▶ [ACTIVITY]:
Output the data unchanged and complete, minus the images.

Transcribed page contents
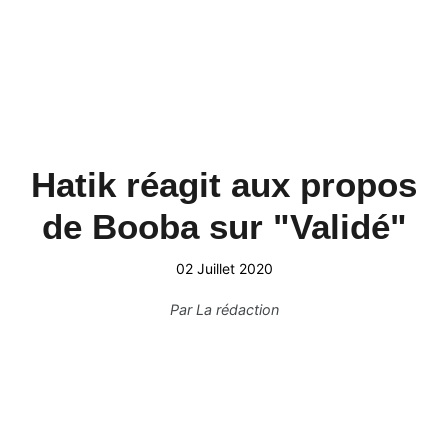
Hatik réagit aux propos
de Booba sur "Validé"
02 Juillet 2020
Par
La rédaction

▶ [RESPONSE FOR THIS EXERCISE]:
Hatik réagit aux propos
de Booba sur "Validé"
02 Juillet 2020
Par
La rédaction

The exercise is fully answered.